──────── Geëxtraheerde tekst ────────

Bevoegdheid tot handhaving
4. Verweerder heeft geconstateerd dat het pand van eiser is gesplitst in 6 appartementen en heeft deze splitsing vergunningplichtig geacht voor de activiteit ‘bouwen’ en in strijd geacht met het ter plaatse geldende bestemmingsplan. Tussen partijen is niet in geschil dat de situatie afwijkt van de in 1973 verleende bouwvergunning en dat voor de splitsing tot 6 appartementen geen (nieuwe) omgevingsvergunning verleend of van kracht is. Ook is tussen partijen niet in geschil dat de splitsing tot 6 appartementen op grond van de bebouwingsbepalingen in het bestemmingsplan (artikel 6.2 onder d) niet is toegestaan. Eiser heeft de overtredingen van artikel 2,1 eerste lid, aanhef, en onder a en c van de Wabo niet bestreden. Nu het gebruik van het pand vanwege splitsing tot 6 appartementen vergunningplichtig is voor de activiteit ‘bouwen’ en in strijd is met het bestemmingsplan, was verweerder op die grond bevoegd om handhavend op te treden.

────────

## Werkopdracht
Noem alle punten die volgens de tekst over de bevoegdheid tot handhaving "tussen partijen niet in geschil" zijn. Deze gegevens heb je niet nodig.

──────── Gegevensrecords ────────

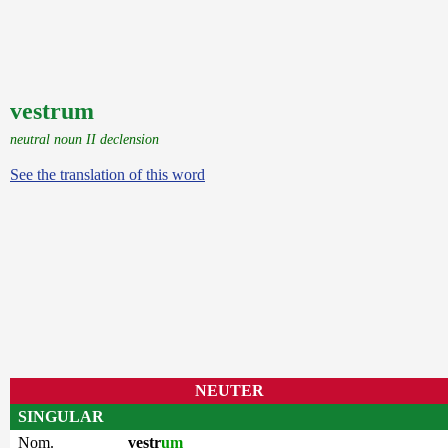
vestrum
neutral noun II declension
See the translation of this word
NEUTER
SINGULAR
Nom.
vestr
um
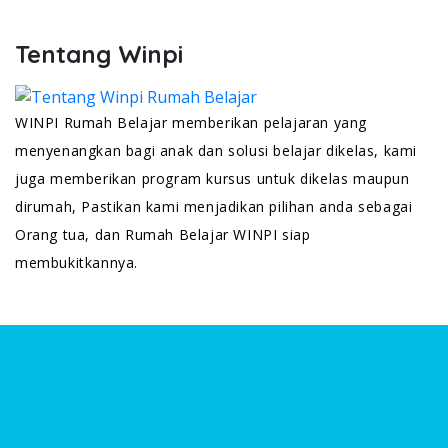
Tentang Winpi
WINPI Rumah Belajar memberikan pelajaran yang
menyenangkan bagi anak dan solusi belajar dikelas, kami
juga memberikan program kursus untuk dikelas maupun
dirumah, Pastikan kami menjadikan pilihan anda sebagai
Orang tua, dan Rumah Belajar WINPI siap
membukitkannya.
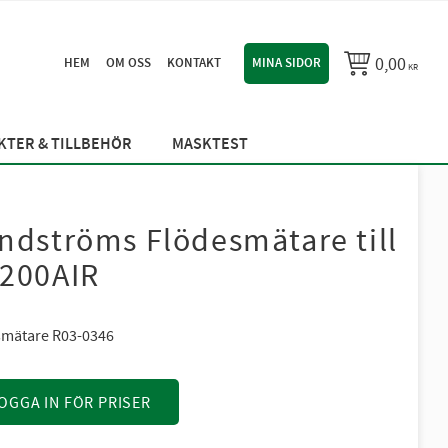
0,00
HEM
OM OSS
KONTAKT
MINA SIDOR
KR
TER & TILLBEHÖR
MASKTEST
ndströms Flödesmätare till
200AIR
mätare R03-0346
OGGA IN FÖR PRISER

────────

## Antwoord
- De situatie wijkt af van de in 1973 verleende bouwvergunning.
- Voor de splitsing tot 6 appartementen is geen (nieuwe) omgevingsvergunning verleend of van kracht.
- De splitsing tot 6 appartementen is op grond van de bebouwingsbepalingen in het bestemmingsplan (artikel 6.2 onder d) niet toegestaan.